Protocolo de rehabilitación y tiempos

  • Dependiendo de la gravedad del esguince, la rehabilitación puede llevar de 3 a 8 semanas.
  • Como primera medida, inmovilizar el tobillo, colocarle hielo y elevarlo para disminuir el edema.
  • Si se está ante una actividad deportiva, suspender el juego. Siempre duele menos en “caliente”, pero al día siguiente las consecuencias de haber seguido jugando se hacen sentir.
  • Es importante consultar al médico para descartar una fractura o una fisura mediante una radiografía y que él determine si es o no necesaria la utilización de una bota o walker.
  • Comenzar kinesiología de inmediato. Un pie que no ha sido rehabilitado vuelve a doler luego de unas semanas ante cada esfuerzo o en días de humedad y es más propenso a volver a esguinzarse. Además, es más difícil de rehabilitar un esguince crónico que uno agudo, y éste último no siempre logra quedar bien.
  • El kinesiólogo aplicará la adecuada fisioterapia para acelerar la desinflamación y cicatrización de los tejidos afectados, pero deberá comenzar de manera precoz con ejercicios de movilidad y propiocepción.

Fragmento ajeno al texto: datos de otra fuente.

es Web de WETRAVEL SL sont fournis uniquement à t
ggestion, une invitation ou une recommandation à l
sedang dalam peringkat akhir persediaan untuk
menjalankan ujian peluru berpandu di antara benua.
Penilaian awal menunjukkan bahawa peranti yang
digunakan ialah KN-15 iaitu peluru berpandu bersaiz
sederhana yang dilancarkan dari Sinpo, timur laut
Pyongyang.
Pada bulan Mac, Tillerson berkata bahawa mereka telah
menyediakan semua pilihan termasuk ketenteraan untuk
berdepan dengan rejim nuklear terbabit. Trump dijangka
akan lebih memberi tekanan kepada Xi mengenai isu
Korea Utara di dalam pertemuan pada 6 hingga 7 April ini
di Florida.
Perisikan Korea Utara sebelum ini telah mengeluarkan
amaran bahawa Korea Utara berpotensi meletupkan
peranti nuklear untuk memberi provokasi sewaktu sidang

Mediante la propiocepción el cuerpo volverá a ser perceptivo y podrá sensar su propia posición en el espacio, controlando mejor los movimientos.
  • Si aún queda edema en la región, los baños de contraste son recomendables: meter ambos pies en agua caliente con sal gruesa durante dos minutos, y luego cambiar al agua fría por dos minutos más. Todo el ciclo 3 veces, es decir, caliente-frío, caliente-frío y caliente-frío. Una o dos veces al día será suficiente.
  • Evitar renguear demasiado o caminar mal para evitar dolores de cintura o tendinitis aquileana.
  • Cuando la evolución lo permita, se deberá fortalecer el tobillo, sobre todo los músculos encargados de “proteger” la articulación ante nuevos esguinces. Un tobillo fuerte es un tobillo estable, y un tobillo estable ya no duele jamás.
Un esguince es una lesión que no debería traer mayores consecuencias, siempre y cuando se trabaje en equipo junto con el médico y el kinesiólogo, respetando los tiempos de inmovilización. El paciente tiene que asumir la responsabilidad de su rehabilitación y hacer los ejercicios como es debido. Si se tiene antecedentes de esguinces a repetición, los ejercicios de estabilización que hayan sido enseñados deberán continuarse de por vida.